*** Records provided ***

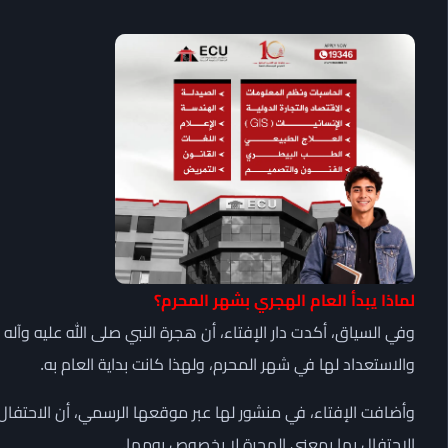
لماذا يبدأ العام الهجري بشهر المحرم؟
وفي السياق، أكدت دار الإفتاء، أن هجرة النبي صلى الله عليه وآل
والاستعداد لها في شهر المحرم، ولهذا كانت بداية العام به.
وأضافت الإفتاء، في منشور لها عبر موقعها الرسمي، أن الاحتفال
الاحتفال بها بمعنى الهجرة لا بخصوص يومها.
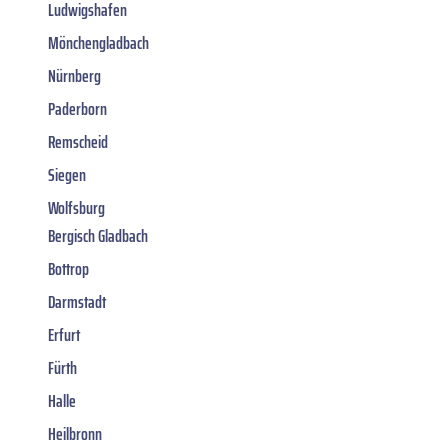
Ludwigshafen
Mönchengladbach
Nürnberg
Paderborn
Remscheid
Siegen
Wolfsburg
Bergisch Gladbach
Bottrop
Darmstadt
Erfurt
Fürth
Halle
Heilbronn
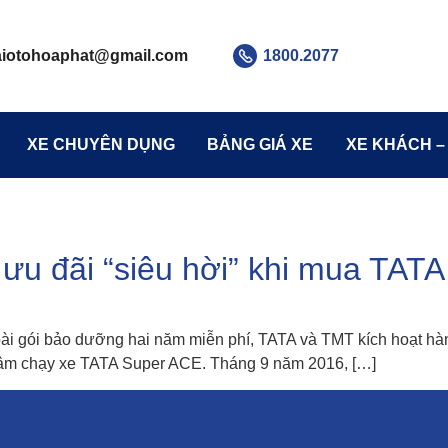
aiotohoaphat
@gmail.com
1800.2077
XE CHUYÊN DỤNG
BẢNG GIÁ XE
XE KHÁCH –
 ưu đãi “siêu hời” khi mua TAT
ài gói bảo dưỡng hai năm miễn phí, TATA và TMT kích hoạt hàn
an tâm chạy xe TATA Super ACE. Tháng 9 năm 2016, […]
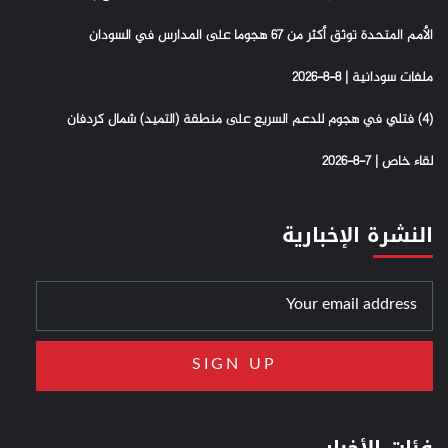
الأمم المتحدة توثق أكثر من 67 هجوما على المدارس في السودان
ملفات سودانية | 8-8-2026
(4) فتلي في هجوم للدعم السريع على منطقة (التميد) شمال كردفان
لقاء خاص | 7-8-2026
النشرة الإخبارية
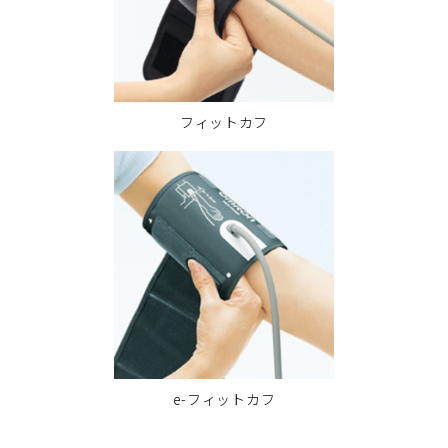
フィットカフ
e-フィットカフ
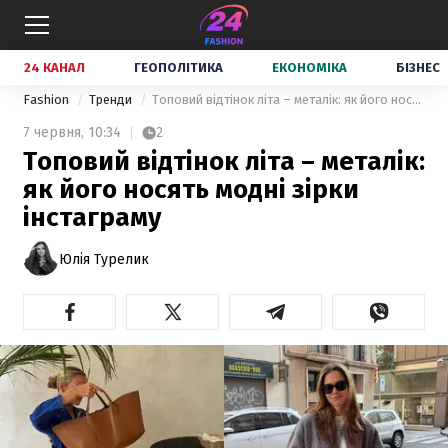
24 КАНАЛ
ГЕОПОЛІТИКА
ЕКОНОМІКА
БІЗНЕС
Fashion
Тренди
Топовий відтінок літа – металік: як його носять модні зірки інстаграму
7 червня,
10:34
2
Топовий відтінок літа – металік:
як його носять модні зірки
інстаграму
Юлія Турелик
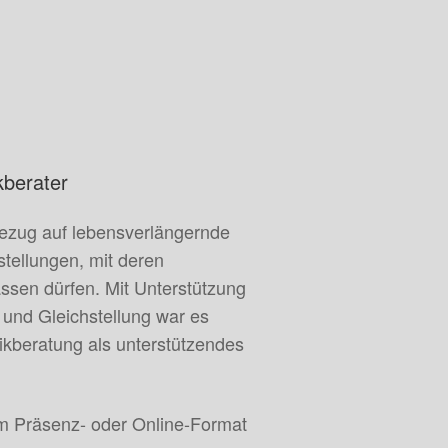
kberater
Bezug auf lebensverlängernde
ellungen, mit deren
assen dürfen. Mit Unterstützung
 und Gleichstellung war es
ikberatung als unterstützendes
im Präsenz- oder Online-Format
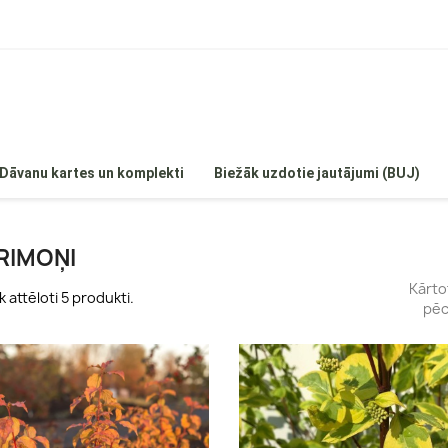
Dāvanu kartes un komplekti
Biežāk uzdotie jautājumi (BUJ)
RIMOŅI
Kārto
k attēloti 5 produkti.
pēc
 hortenzijas
Egles
Hortenzijas
Priedes
enzijas
Īves
ortenzijas
Kadiķi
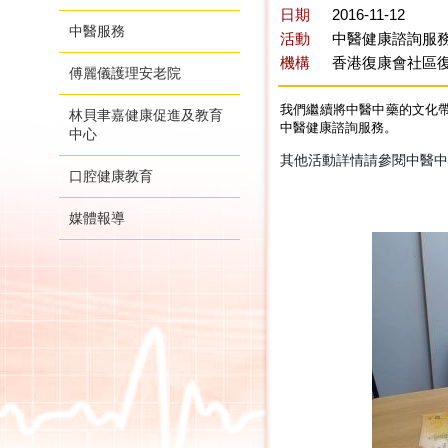
日期
2016-11-12
中醫服務
活動
中醫健康諮詢服
機構
香港復康會社區復
傅麗儀護理安老院
我們繼續將中醫中藥的文化帶
林貝聿嘉健康促進及教育
中醫健康諮詢服務。
中心
其他活動詳情請參閱中醫中心F
口腔健康教育
媒體報導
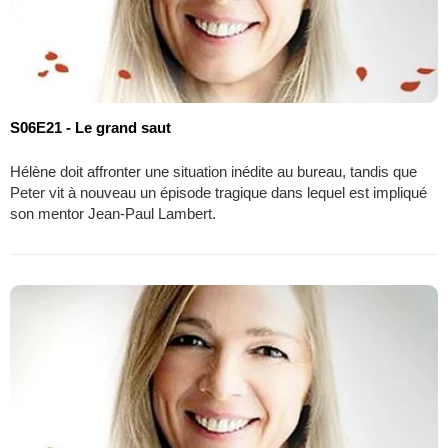
S06E21 - Le grand saut
Hélène doit affronter une situation inédite au bureau, tandis que
Peter vit à nouveau un épisode tragique dans lequel est impliqué
son mentor Jean-Paul Lambert.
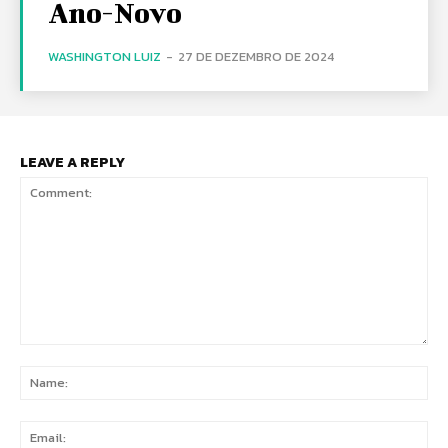
Ano-Novo
WASHINGTON LUIZ
-
27 DE DEZEMBRO DE 2024
LEAVE A REPLY
Comment:
Na
Ema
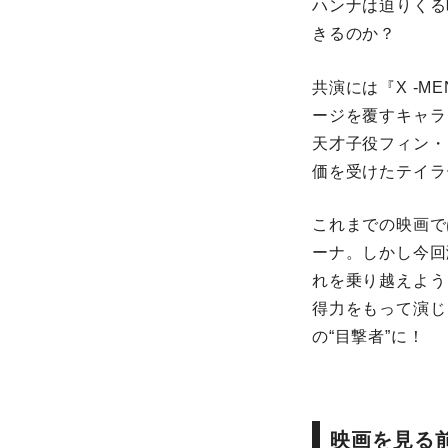
ハンナは迫りくる
きるのか？
共演には『X -
ージを覆すキャラ
天才子役フィン・
価を受けたテイラ
これまでの映画で
ーナ。しかし今回
れを乗り越えよう
得力をもって演じ
の“目撃者”に！
映画を見る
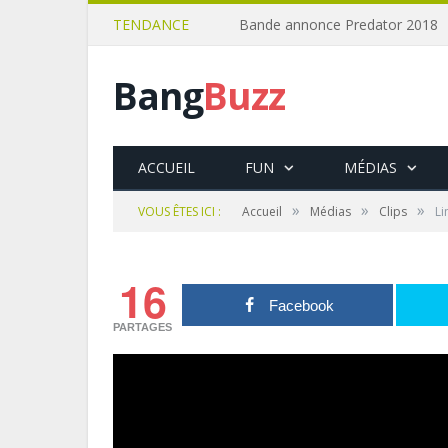
TENDANCE
Bande annonce Predator 2018
Bang
Buzz
ACCUEIL
FUN
MÉDIAS
»
»
»
VOUS ÊTES ICI :
Accueil
Médias
Clips
Li
16
Facebook
PARTAGES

*** End of Records provided ***

Write out each line above containing "الاحتفال".

→ **Exercise answer**:
وأضافت الإفتاء، في منشور لها عبر موقعها الرسمي، أن الاحتفال
الاحتفال بها بمعنى الهجرة لا بخصوص يومها.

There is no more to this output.